‘Wellness Wine’: With Her 5to9 Brand, Nana Meriwether Uses Herbs To Create Natural, Low-Alcohol Beverages

With wines made from sources like dandelion and hibiscus, the former Miss USA is on a mission to educate and excite people about the benefits of fermented herbs and botanicals—not just grapes.

Before Nana Meriwether was crowned Miss USA in 2012, she was headed down a path of medicine, desiring to follow in her dad’s footsteps to become a doctor.  


Since then, her career has taken her in many different directions—journalist, model, philanthropist, athlete. But her vision of healing others would eventually manifest as her becoming a winemaker: her latest professional venture.  


Meriwether’s interest in wine was born while traveling across South Africa with her mom, who owned a tour company and led many prominent groups across the country. It was the start of her wellness journey several years ago that encouraged her to explore an alternative to the traditional style of wine that was more suitable for her lifestyle.   


“In the fall of 2017, I found out after a routine doctor’s visit that I was on the precipice of a chronic disease if I didn’t change my health habits,” Meriwether tells Sweet July. “I was shocked because at the time, I was in my early 30s, relatively healthy and already having to deal with health issues.” Not one to wait, she took matters into her own hands. “I’m a writer, so I took a beginner’s mindset, created a blog that documented my journey, and really dissected topics like intermittent fasting and meditation.”   

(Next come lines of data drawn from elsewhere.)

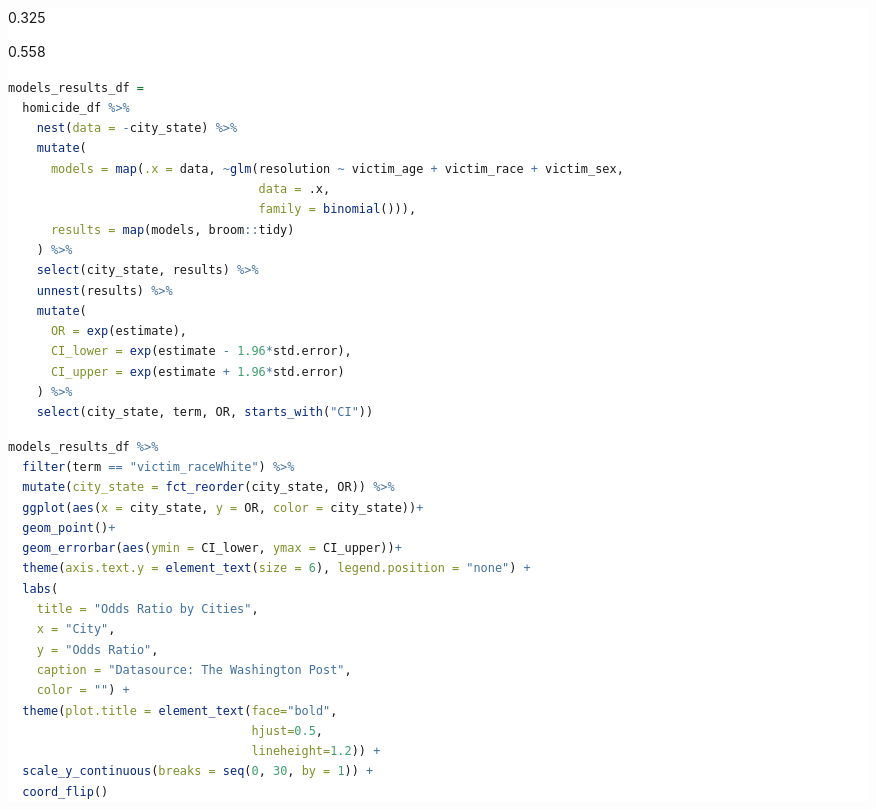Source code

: <td style="text-align:right;">

0.325

</td>

<td style="text-align:right;">

0.558

</td>

</tr>

</tbody>

</table>

``` r
models_results_df = 
  homicide_df %>% 
    nest(data = -city_state) %>% 
    mutate(
      models = map(.x = data, ~glm(resolution ~ victim_age + victim_race + victim_sex,
                                   data = .x,
                                   family = binomial())),
      results = map(models, broom::tidy)
    ) %>% 
    select(city_state, results) %>% 
    unnest(results) %>% 
    mutate(
      OR = exp(estimate),
      CI_lower = exp(estimate - 1.96*std.error),
      CI_upper = exp(estimate + 1.96*std.error)
    ) %>% 
    select(city_state, term, OR, starts_with("CI"))
```

``` r
models_results_df %>% 
  filter(term == "victim_raceWhite") %>% 
  mutate(city_state = fct_reorder(city_state, OR)) %>% 
  ggplot(aes(x = city_state, y = OR, color = city_state))+
  geom_point()+
  geom_errorbar(aes(ymin = CI_lower, ymax = CI_upper))+
  theme(axis.text.y = element_text(size = 6), legend.position = "none") +
  labs(
    title = "Odds Ratio by Cities",
    x = "City",
    y = "Odds Ratio",
    caption = "Datasource: The Washington Post",
    color = "") +
  theme(plot.title = element_text(face="bold",
                                  hjust=0.5,
                                  lineheight=1.2)) +
  scale_y_continuous(breaks = seq(0, 30, by = 1)) +
  coord_flip()
```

Through her research, she discovered herbalism, which is the study of how herbs can be functional and beneficial for humans. “As I was apprenticing with an herbalist, I learned about herbal wines that are made from fermented herbs and botanicals,” says Meriwether. “Wine isn’t just made from grapes, but it can also be made from plants like dandelion and hibiscus.” The process of fermenting opens up the cell wall of plants, which allows for different properties and minerals to be extracted. With that information, Meriwether was fascinated that a beverage like this didn’t exist on the market.  

From these insights, 5ot9 Wine was born.  


Made using winemaking techniques modeled by the ancient Egyptians and Romans, 5to9 Wine is an herbal wine made for the weeknight. “I knew I wanted to build a product that could help consumers find balance,” says Meriwether, of the brand she launched in 2021. Working with a winemaker in Napa Valley, Meriwether created two varietals—rose petal and elderberry—to represent a rosé wine and red wine. “We ferment organic rose petals, organic rose hips, and marigold flowers, and then add a touch of rosé wine so it’s a bit more accessible to the palate.”   


Meriwether says the elderberry wine, which is full of antioxidants and supports the immune system, is deeper and darker, and meant to be enjoyed on cozy nights. “During the week, I want to eat foods that work for me, so if I am going to indulge in a wine, I want it to be helpful and fortifying for me,” she says.    


She also wanted to build a product that could help support a lifestyle that is both mindful, social and educational—highlighting how beneficial plants can be to the body. “With lowering the alcohol, we’re really mindful about the sugar and the calories,” says Meriwether. “It’s almost like a wellness wine.”  

As she was making wine in her mother’s kitchen during the brand’s early stages, Meriwether learned that her maternal grandmother brewed beer from native South African fruits and grains. “Part of what I’m doing is pulling from something that has been before—both from my grandmother and the ancient practice of herbalism,” says Meriwether. “Sometimes when I’m in it, I really feel like there’s women from the past helping me.”   


Over the next few months, Meriwether says 5to9 will be releasing a line of organic wines made from four new varietals. She also hints, “There may be a book brewing within me that has to do with herbs and botanicals, I don’t know.” And as she continues her journey as a winemaker, she wants to remain as transparent as possible.  


“I just want to help wake women up to live out their dreams,” says Meriwether. “Because when a woman rises, so many people can rise with her.”